**Ausgewählter Text**
Jetzt muss ich Ihnen dann doch auch auf diesem Blog mal etwas erzählen. Also etwas fast Privates. Der Tatort vom letzten Sonntag hat ja  wieder alles nach oben gespült. Anders als Stefan Aust und andere habe ich ihn gar nicht so gesehen, als würde er „RAF-Propaganda“ betreiben – aber selbst liebe Freunde von mir behaupten das. Und schon sind auch wieder die Pfarrhäuser an allem schuld. Geht’s noch?

Ich erinnere mich, wie ich mich als Kind schon schämte, den Beruf meines Vaters zu verraten. Dann musste ich im jugendlichen Alter erst einmal eine Position finden, die meine Kritik am Protestantismus irgendwie mit einem Rückgrat im „zu meiner Herkunft stehen“ auch dann noch verbinden ließ, wenn die Mutter des Jungen, in den ich verliebt war, diesen vor mir warnte, weil ich als Pastorentochter doch gefährlich sei (RAF usw., und dann diese Neigung zur Hypotaxe! Dabei schob ich ihm immer bei den Lateinklausuren meinen Entwurf zu, damit er durch kam).

**Daten**

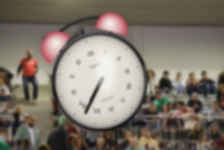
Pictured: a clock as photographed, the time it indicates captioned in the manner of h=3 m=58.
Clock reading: h=7 m=38
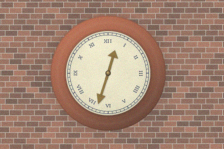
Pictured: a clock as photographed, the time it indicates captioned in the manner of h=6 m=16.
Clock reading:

**Die Aufgaben**
(1) Welche Sendung hat laut dem ausgewählten Text alles wieder nach oben gespült?
(2) Gib den Abschnitt des ausgewählten Textes wortgetreu aus, beginnend bei „Jetzt muss ich“ und endend bei „schuld. Geht’s noch?“.
Die Auflistung wird hier nicht gebraucht.

**Antworten je Aufgabe**
(1) Der Tatort vom letzten Sonntag.

(2)
Jetzt muss ich Ihnen dann doch auch auf diesem Blog mal etwas erzählen. Also etwas fast Privates. Der Tatort vom letzten Sonntag hat ja  wieder alles nach oben gespült. Anders als Stefan Aust und andere habe ich ihn gar nicht so gesehen, als würde er „RAF-Propaganda“ betreiben – aber selbst liebe Freunde von mir behaupten das. Und schon sind auch wieder die Pfarrhäuser an allem schuld. Geht’s noch?